## Task directions
Every entry should be returned unchanged, with the pictures omitted.

= Beginning of Section =

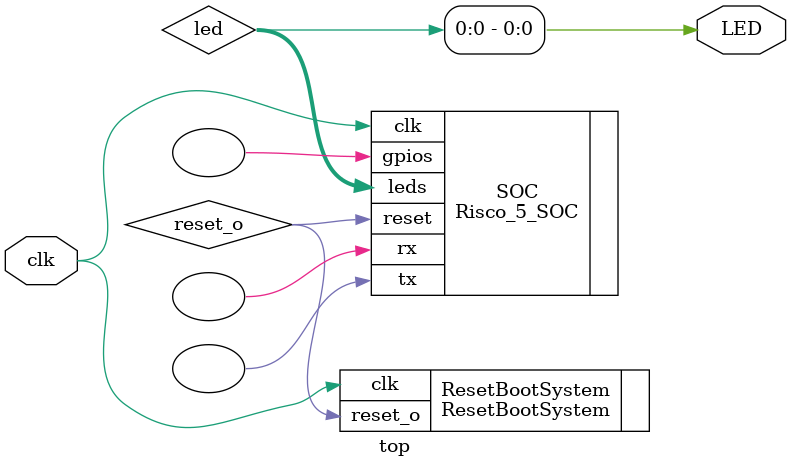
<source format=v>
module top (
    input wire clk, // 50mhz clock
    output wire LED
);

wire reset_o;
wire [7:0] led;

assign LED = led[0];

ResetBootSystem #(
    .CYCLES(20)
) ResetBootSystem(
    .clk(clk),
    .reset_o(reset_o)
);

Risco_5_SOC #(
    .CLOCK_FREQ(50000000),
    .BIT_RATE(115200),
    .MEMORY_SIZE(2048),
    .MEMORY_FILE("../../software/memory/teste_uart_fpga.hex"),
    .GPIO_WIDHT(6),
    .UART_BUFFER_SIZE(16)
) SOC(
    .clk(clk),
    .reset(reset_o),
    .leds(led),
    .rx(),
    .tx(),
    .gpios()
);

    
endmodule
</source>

= End of Section =

## Expected answer
<source format=v>
module top (
    input wire clk, // 50mhz clock
    output wire LED
);

wire reset_o;
wire [7:0] led;

assign LED = led[0];

ResetBootSystem #(
    .CYCLES(20)
) ResetBootSystem(
    .clk(clk),
    .reset_o(reset_o)
);

Risco_5_SOC #(
    .CLOCK_FREQ(50000000),
    .BIT_RATE(115200),
    .MEMORY_SIZE(2048),
    .MEMORY_FILE("../../software/memory/teste_uart_fpga.hex"),
    .GPIO_WIDHT(6),
    .UART_BUFFER_SIZE(16)
) SOC(
    .clk(clk),
    .reset(reset_o),
    .leds(led),
    .rx(),
    .tx(),
    .gpios()
);

    
endmodule
</source>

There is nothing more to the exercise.